[The task] From the thread about Espressif's RISC-V chip, copy word for word the part that opens with "That alone puts" and ends after "in this case.".

Supplied passage Start Marker

Better compiler support for RISC-V, but everything I've seen from them is a much shorter pipeline than the older Xtensa cores, so flash cache misses hit it harder.
Both RISC-V and Xtensa suffer from the lack of an ALU carry bit for the purposes of improving pipelining. But for these small cores it means 64-bit integer math usually takes a few more cycles than a Cortex-M Arm chip
viraptor
But that also depends on what you use it for. If you're after the wifi and IO and other nice things for a mostly idle device - the pipeline is almost irrelevant. Esphome can run on older versions just fine too. On the other hand if you're doing something very optimised and need tight timing around interrupts to drive external hardware - it may matter a lot.
So... depends on the project.
connicpu
It's a big plus if you want to write code for it in something like Rust. LLVM support for the architecture they used on their older chips (xtensa) for a very long time required compiling a fork of LLVM and rustc in order to target the chips. It may still, I didn't keep up with the effort to upstream that target. RISC-V is an open architecture that has a lot of people excited so compiler support for it is very good. Though as far as why Espressif is using it, it feels likely they would use it because it means they don't have to pay anyone any royalties for the ISA.
baby_souffle
Unless you're a shareholder of arm, hard to see how it's a bad thing.
bobmcnamara
The other core they've used is Xtensa
phkahler
Does it have floating point hardware?
Does it have CAN?
How does the core compare to their old ones?
I'm a little disappointed that it only has one core even though I haven't used the second one on the older chips yet.
all2
https://docs.espressif.com/projects/esp-dev-kits/en/latest/e...
Pinout for the dev board.
colechristensen
They link to a $15 developer board on Aliexpress (much the same as the rest of the ESP developer boards floating around for years) which is now inflated to $35 with tax, shipping, and tariff.
My impulse purchase has been tempered with "eh, do I really need it?"
ryukoposting
Even $15 is on the high end for Espressif dev boards. Not that it's saying much.
If all you need is Zigbee/BLE and a few IO pins, an nRF52840 dongle is still $10 on DigiKey.
colechristensen
These are ones actually made by Espressif and limit is one per person (presumably supply issues as they ramp up mass production), certainly there will be dozens of clones soon.
davb
Fortunately it’s only £16.40 with VAT and shipping to the UK. Approx $21.85. Comparable to the £9 M5Stack AtomS3 Lite (ESP32-S3) I picked up from Pi Hut recently.
turnsout
This should help all the US-based RISC-V microcontroller companies though, right? /s
orthecreedence
Finally all the mom and pop chip fabs running out of a garage get a fighting chance.
dx4100
Can't wait to buy from some west coast hipster with a garage fab now that it's economically viable. /s
Alupis
The really criminal thing is it only costs $8.43 to mail that thing from China to your house in the USA... it likely would cost you more to mail that same item to yourself from yourself.
That alone puts US-based sellers at a mega disadvantage compared to cheap Chinese goods - and it's not a good thing.
Aurornis
Most of my Aliexpress electronics orders are shipped to a local US Aliexpress distribution center which then mails them locally. These come in small padded envelopes which are not expensive to ship.
colechristensen
>The really criminal thing is it only costs $8.43 to mail that thing from China to your house in the USA... it likely would cost you more to mail that same item to yourself from yourself.
These things are tiny and very cheap to ship. I could probably pack 40 of them into a USPS flat rate box shipped anywhere in the US for $9.30.
This was a decent argument when you could get things shipped from China for $0.50, but not now or in this case.

Supplied passage End Marker
Provided material Start Marker

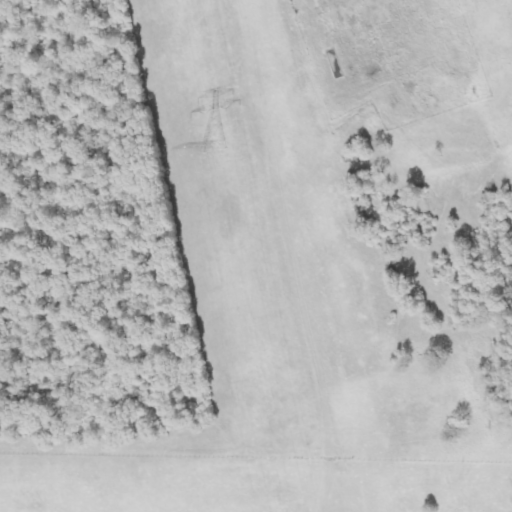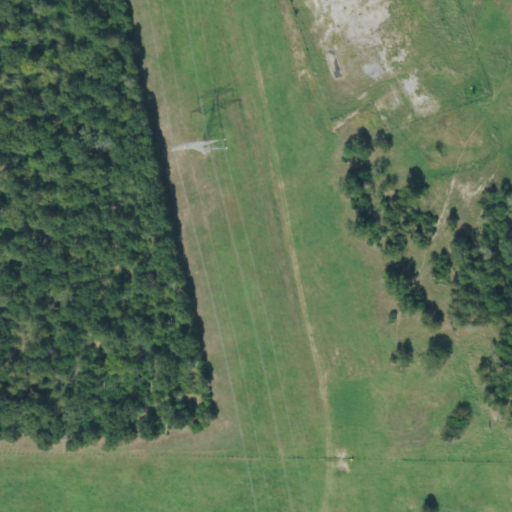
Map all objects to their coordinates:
power tower: (207, 148)
railway: (358, 256)
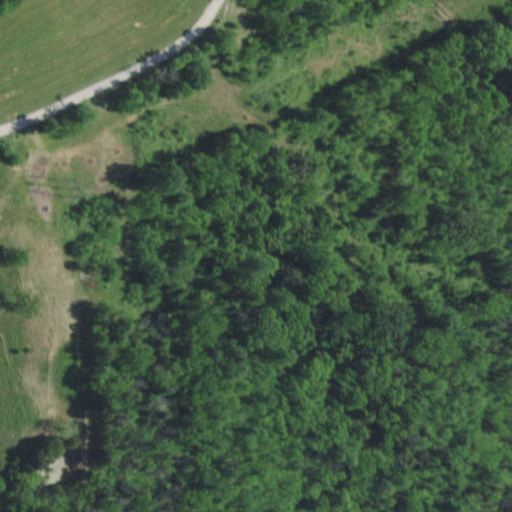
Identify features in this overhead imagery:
road: (110, 73)
power tower: (48, 186)
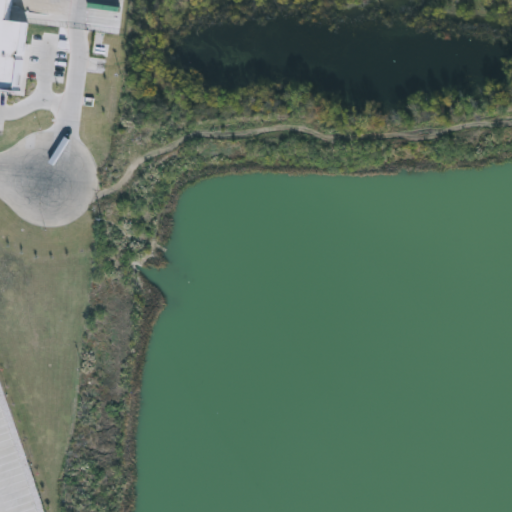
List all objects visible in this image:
road: (74, 50)
road: (65, 113)
road: (15, 181)
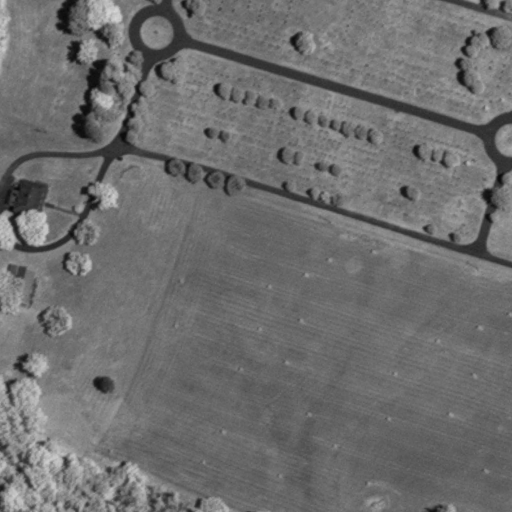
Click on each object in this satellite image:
road: (339, 3)
road: (162, 9)
road: (334, 86)
park: (293, 95)
road: (130, 104)
road: (488, 140)
road: (148, 153)
building: (27, 196)
road: (491, 208)
building: (17, 283)
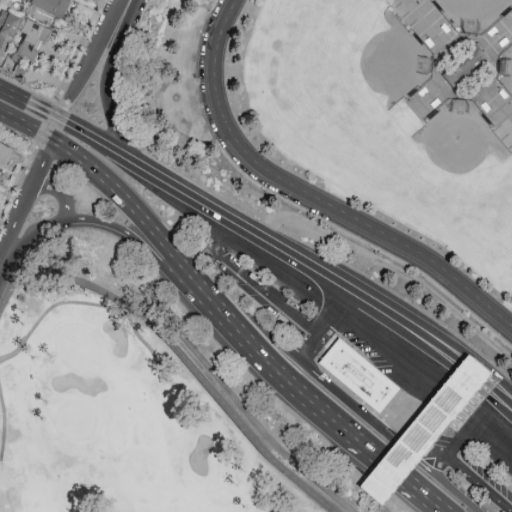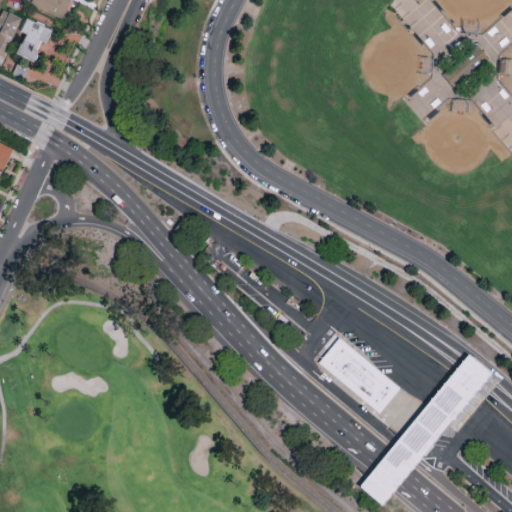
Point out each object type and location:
building: (52, 6)
building: (51, 7)
road: (123, 10)
park: (476, 14)
road: (426, 22)
building: (7, 29)
building: (7, 30)
building: (33, 37)
building: (31, 40)
road: (488, 46)
park: (349, 64)
road: (87, 69)
park: (507, 69)
road: (105, 87)
road: (459, 89)
road: (28, 102)
park: (349, 107)
road: (26, 128)
road: (89, 134)
building: (4, 153)
building: (4, 155)
park: (455, 171)
road: (58, 191)
road: (310, 193)
road: (193, 194)
road: (25, 198)
road: (129, 207)
road: (34, 234)
road: (136, 240)
road: (3, 265)
road: (395, 270)
road: (366, 293)
road: (47, 310)
road: (327, 322)
road: (367, 336)
road: (175, 344)
road: (285, 373)
building: (359, 374)
building: (358, 377)
road: (498, 392)
road: (347, 400)
park: (111, 418)
building: (425, 428)
toll booth: (424, 430)
road: (448, 455)
road: (391, 468)
road: (447, 486)
road: (476, 486)
road: (425, 494)
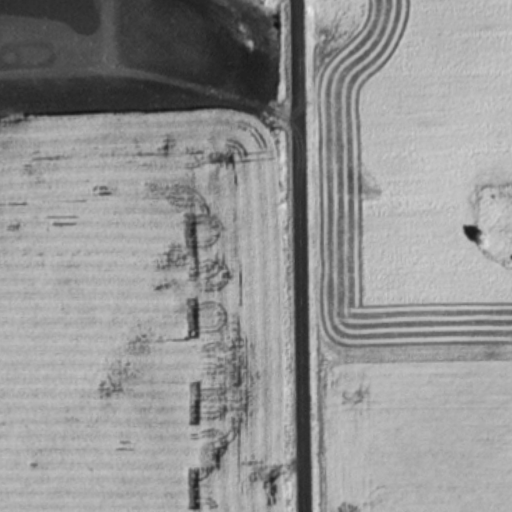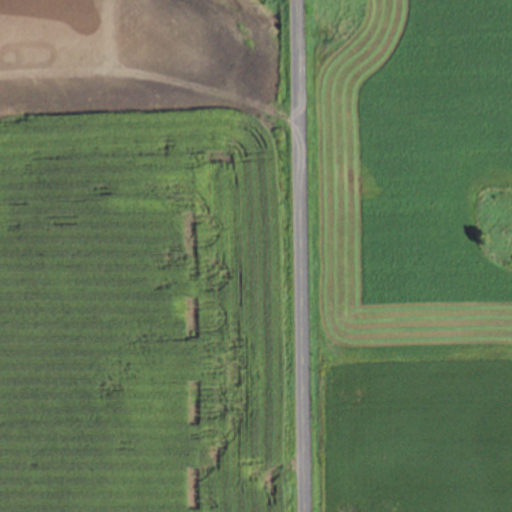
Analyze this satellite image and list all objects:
road: (300, 256)
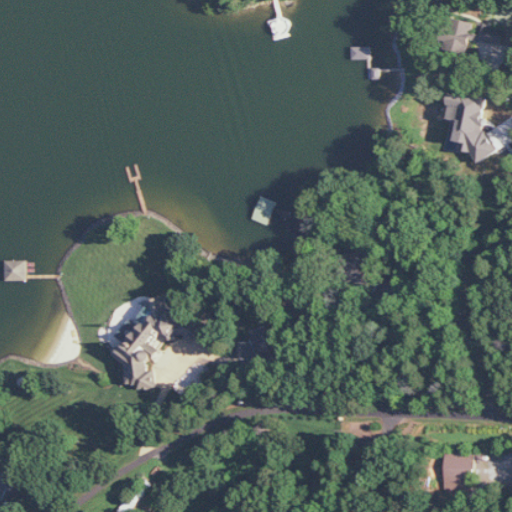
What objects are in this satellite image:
building: (474, 127)
building: (19, 271)
building: (161, 335)
road: (188, 343)
road: (427, 356)
road: (269, 412)
road: (369, 462)
building: (464, 472)
building: (7, 482)
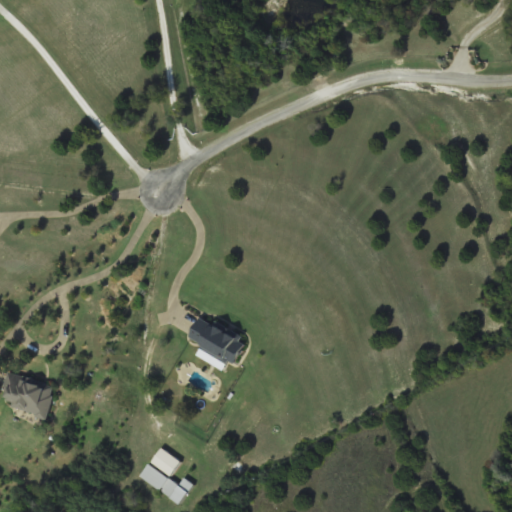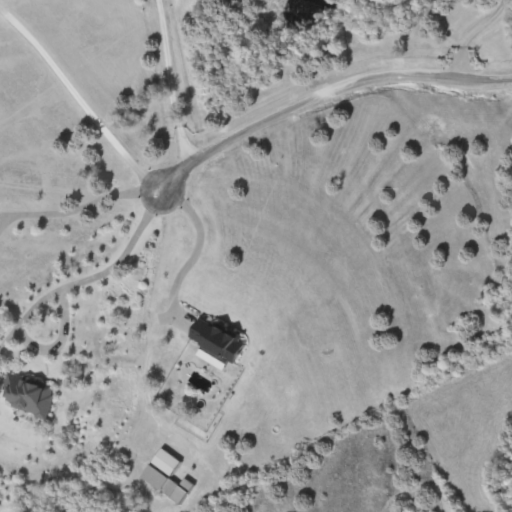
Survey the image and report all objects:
road: (325, 89)
road: (83, 103)
road: (92, 277)
building: (219, 339)
road: (58, 341)
building: (29, 393)
building: (168, 475)
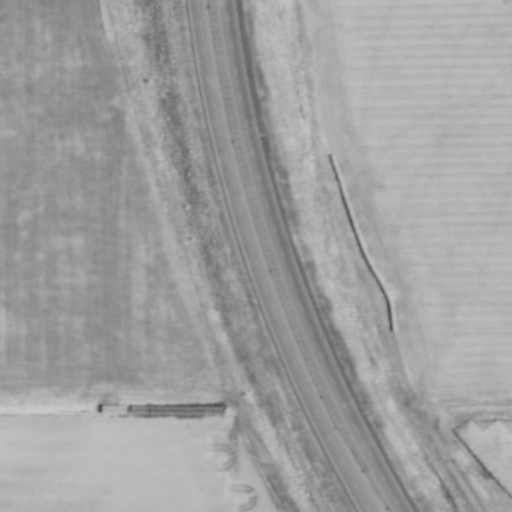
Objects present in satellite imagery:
crop: (426, 169)
road: (264, 265)
road: (293, 265)
crop: (493, 444)
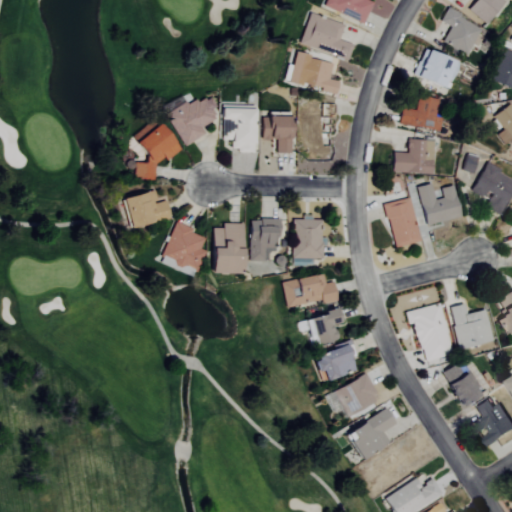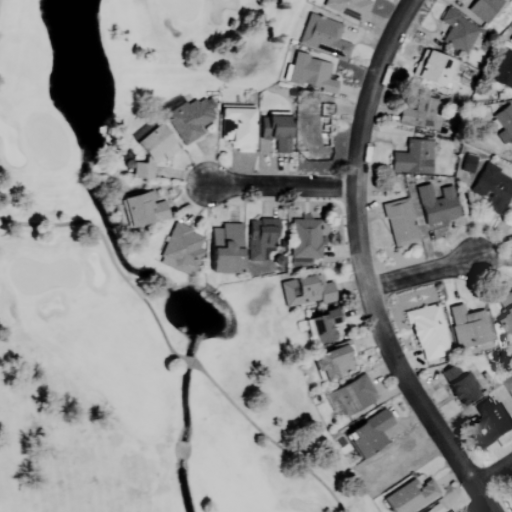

Provided material End Marker

[Solution below]
That alone puts US-based sellers at a mega disadvantage compared to cheap Chinese goods - and it's not a good thing.
Aurornis
Most of my Aliexpress electronics orders are shipped to a local US Aliexpress distribution center which then mails them locally. These come in small padded envelopes which are not expensive to ship.
colechristensen
>The really criminal thing is it only costs $8.43 to mail that thing from China to your house in the USA... it likely would cost you more to mail that same item to yourself from yourself.
These things are tiny and very cheap to ship. I could probably pack 40 of them into a USPS flat rate box shipped anywhere in the US for $9.30.
This was a decent argument when you could get things shipped from China for $0.50, but not now or in this case.